# WHAT YOU SHOULD DO:
Filter the listing below down to the lines with the word "values" and copy those.

# DATA FOR THIS TASK:
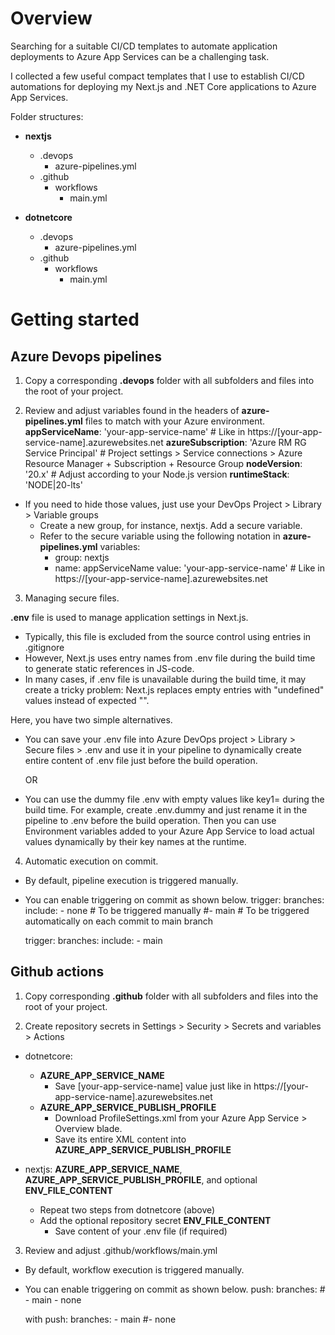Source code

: # Overview

Searching for a suitable CI/CD templates to automate application deployments to Azure App Services can be a challenging task.

I collected a few useful compact templates that I use to establish CI/CD automations for deploying my Next.js and .NET Core applications to Azure App Services.

Folder structures:

- **nextjs**
  - .devops
    - azure-pipelines.yml
  - .github
    - workflows
      - main.yml

- **dotnetcore**
  - .devops
    - azure-pipelines.yml
  - .github
    - workflows
      - main.yml

# Getting started

## Azure Devops pipelines

1. Copy a corresponding **.devops** folder with all subfolders and files into the root of your project.

2. Review and adjust variables found in the headers of **azure-pipelines.yml** files to match with your Azure environment.
  **appServiceName**: 'your-app-service-name' # Like in https://[your-app-service-name].azurewebsites.net
  **azureSubscription**: 'Azure RM RG Service Principal' # Project settings > Service connections > Azure Resource Manager + Subscription + Resource Group
  **nodeVersion**: '20.x' # Adjust according to your Node.js version
  **runtimeStack**: 'NODE|20-lts'

  - If you need to hide those values, just use your DevOps Project > Library > Variable groups
    - Create a new group, for instance, nextjs. Add a secure variable.
    - Refer to the secure variable using the following notation in **azure-pipelines.yml**
      variables:
      - group: nextjs
      - name: appServiceName
        value: 'your-app-service-name' # Like in https://[your-app-service-name].azurewebsites.net
    
3. Managing secure files.

**.env** file is used to manage application settings in Next.js.
- Typically, this file is excluded from the source control using entries in .gitignore
- However, Next.js uses entry names from .env file during the build time to generate static references in JS-code.
- In many cases, if .env file is unavailable during the build time, it may create a tricky problem: 
  Next.js replaces empty entries with "undefined" values instead of expected "".

Here, you have two simple alternatives. 
- You can save your .env file into Azure DevOps project  > Library > Secure files > .env
  and use it in your pipeline to dynamically create entire content of .env file just before the build operation.
  
  OR
  
- You can use the dummy file .env with empty values like key1= during the build time. 
  For example, create .env.dummy and just rename it in the pipeline to .env before the build operation.
  Then you can use Environment variables added to your Azure App Service to load actual values dynamically by their key names at the runtime.

4. Automatic execution on commit.
- By default, pipeline execution is triggered manually.
- You can enable triggering on commit as shown below.
  trigger:
    branches:
      include:
        - none  # To be triggered manually
        \#- main # To be triggered automatically on each commit to main branch      

  trigger:
    branches:
      include:
        - main

## Github actions

1. Copy corresponding **.github** folder with all subfolders and files into the root of your project.

2. Create repository secrets in Settings > Security > Secrets and variables > Actions
- dotnetcore:
  - **AZURE_APP_SERVICE_NAME**
    - Save [your-app-service-name] value just like in https://[your-app-service-name].azurewebsites.net
   - **AZURE_APP_SERVICE_PUBLISH_PROFILE**
     - Download ProfileSettings.xml from your Azure App Service > Overview blade.
     - Save its entire XML content into **AZURE_APP_SERVICE_PUBLISH_PROFILE**

- nextjs: **AZURE_APP_SERVICE_NAME**,  **AZURE_APP_SERVICE_PUBLISH_PROFILE**, and optional **ENV_FILE_CONTENT**
  - Repeat two steps from dotnetcore (above)
  - Add the optional repository secret **ENV_FILE_CONTENT**
    - Save content of your .env file (if required)

3. Review and adjust .github/workflows/main.yml
- By default, workflow execution is triggered manually.
- You can enable triggering on commit as shown below.
  push:
    branches:
      \# - main
      - none
      
   with
  push:
    branches:
      - main
      \#- none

# WRITTEN SOLUTION:
  - If you need to hide those values, just use your DevOps Project > Library > Variable groups
  Next.js replaces empty entries with "undefined" values instead of expected "".
- You can use the dummy file .env with empty values like key1= during the build time. 
  Then you can use Environment variables added to your Azure App Service to load actual values dynamically by their key names at the runtime.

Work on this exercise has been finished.